1 November, 2015

Uchimura, the Chinese You Hao & PRK RI SE get the gold in last day of the World Championships 2015

Doha (QAT), AGU Office, November 1, 2015: The 46th Artistic Gymnastics World Championships concluded Sunday in Glasgow with new tours de force by Simone Biles and Kohei Uchimura, the queen and king of the individual All-around, each of whom now counts 10 World gold medals to their illustrious names.
 
Biles most golden of all time at Worlds
At just 18, Simone Biles is now the most golden female gymnast ever in World competition: Having already won the All-around and gold with the U.S. team earlier this week, Biles added golds on Balance Beam and Floor Exercise Sunday to her vast collection of World titles, bringing her total to 10 overall.
With her ninth and 10th victories at the world level, Biles surpassed the record previously held by greats Svetlana Khorkina, Larisa Latynina and Gina Gogean for most gold medals won by a woman in World Championship competition.

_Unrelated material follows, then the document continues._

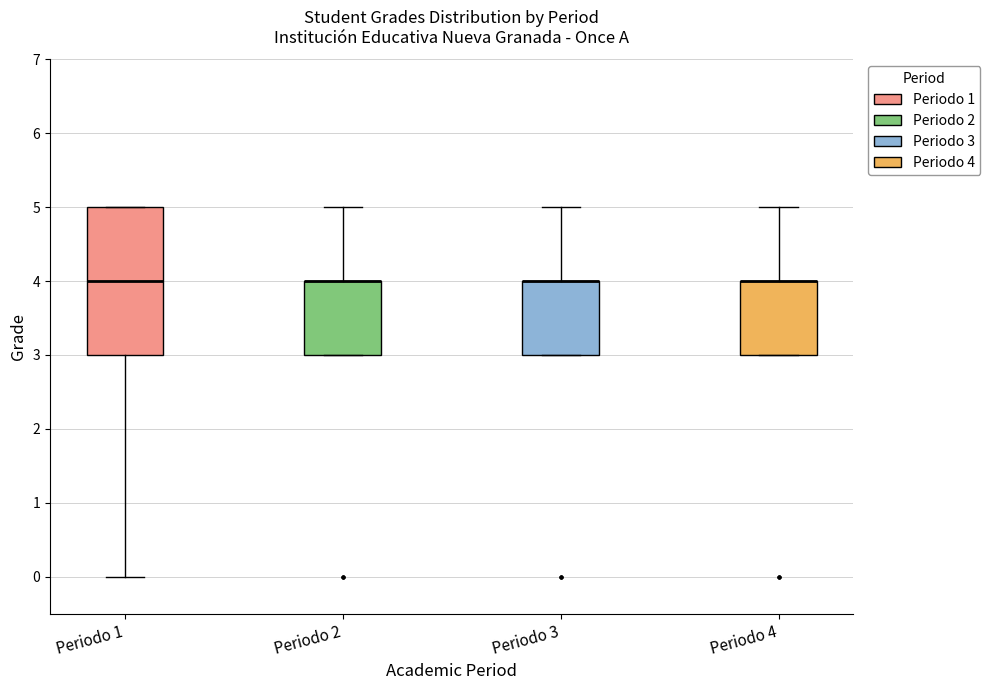

Reading left to right, read every box against the y-axis: the position of its median line, the range the box covers, and the ends of its whiskers. The values are not printed on the chart, so give them approximately, as read against the axis.

Periodo 1: median 4, box 3 to 5, whiskers 0 to 5
Periodo 2: median 4 (drawn on the box's upper edge), box 3 to 4, whiskers 3 to 5
Periodo 3: median 4 (drawn on the box's upper edge), box 3 to 4, whiskers 3 to 5
Periodo 4: median 4 (drawn on the box's upper edge), box 3 to 4, whiskers 3 to 5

In a Beam final in which half the field fell, a clean set from Biles was all it took to keep her world title on the event, a full point above Sanne Wevers of the Netherlands. On Floor, Biles killed the suspense almost immediately, her superior difficulty and signature tumbling line lifting the smiling Texan above her high-flying competition. 2011 World Floor champion Ksenia Afanasyeva of Russia was the only gymnast who came close to challenging, finishing seven tenths behind, while Biles’s teammate Maggie Nichols took bronze.
 
Uchimura, the gold standard
Already golden with the Japanese men’s team and in the Men’s All-around for the sixth straight World Championships, Kohei Uchimura’s midas touch continued as he too won the 10th World gold of his celebrated career. After finishing third in 2011 and 2013 and second last year on High Bar, Uchimura finally scaled the top of the podium on one of his best events. Impeccable to the tips of his toes, he topped American Danell Leyva, who hit the routine of his life to finish just 0.133 behind, and Cuba’s Manrique Larduet, who won bronze. Already considered the greatest gymnast of all time, Uchimura departs Glasgow with three World titles, two of which (team and High Bar) he has never won before.
 
“Dragulescuing” pays off for Dragulescu
The challenge was simple: Beat Marian Dragulescu at his own game. Competing at Worlds for the first time in four years, the master of the famous Vault that bears his name (two front flips with a half twist) returned for a round of “can-you-stick-this-better-than-I-can” in finals. Fourteen years after the Romanian won his first World title, only one person could: Dragulescu was edged by a mere 0.05 by reigning World champion Ri Se Gwang. In taking the gold, Ri, an innovator himself, performed his own siganture Vault (two backflips off the horse with a full twist). For good measure, he also threw a Dragulescu Vault of his own, this one in the piked position, even harder than the original.
 
Parallel Bars gold passes again under the yoke of the Chinese
Six of the past 10 World champions on Parallel Bars have held a Chinese passport, and You Hao once again put China’s seal on the event. After a superbly performed exercise with the highest difficulty component of any gymnast in the final, You succeeded in dethroning 2014 World champion Oleg Verniaiev of Ukraine. After winning every competition he’s entered this year, Verniaiev, fourth in the Men’s All-around and on Vault, leaves with a single silver medal. In tying Azerbaijan’s Oleg Stepko, China’s Deng Shudi took bronze, his third of the competition.
 
Olympic qualifiers
By dint of their medals Sunday, the following gymnasts have earned indivdual places to compete at the 2016 Olympic Games, provided their teams do not qualify to the Games at the Rio Test Event in April: Marian Dragulescu (ROU, silver on Men’s Vault), Pauline Schaefer (GER, bronze on Balance Beam) and Oleg Verniaiev (UKR, silver on Parallel Bars).
The following gymnasts, whose teams it has already been determined will not compete in Rio, advance directly to the Games: Manrique Larduet (CUB, bronze on High Bar), Ri Se Gwang (PRK, gold on Men’s Vault) and Oleg Stepko (AZE, bronze on Parallel Bars).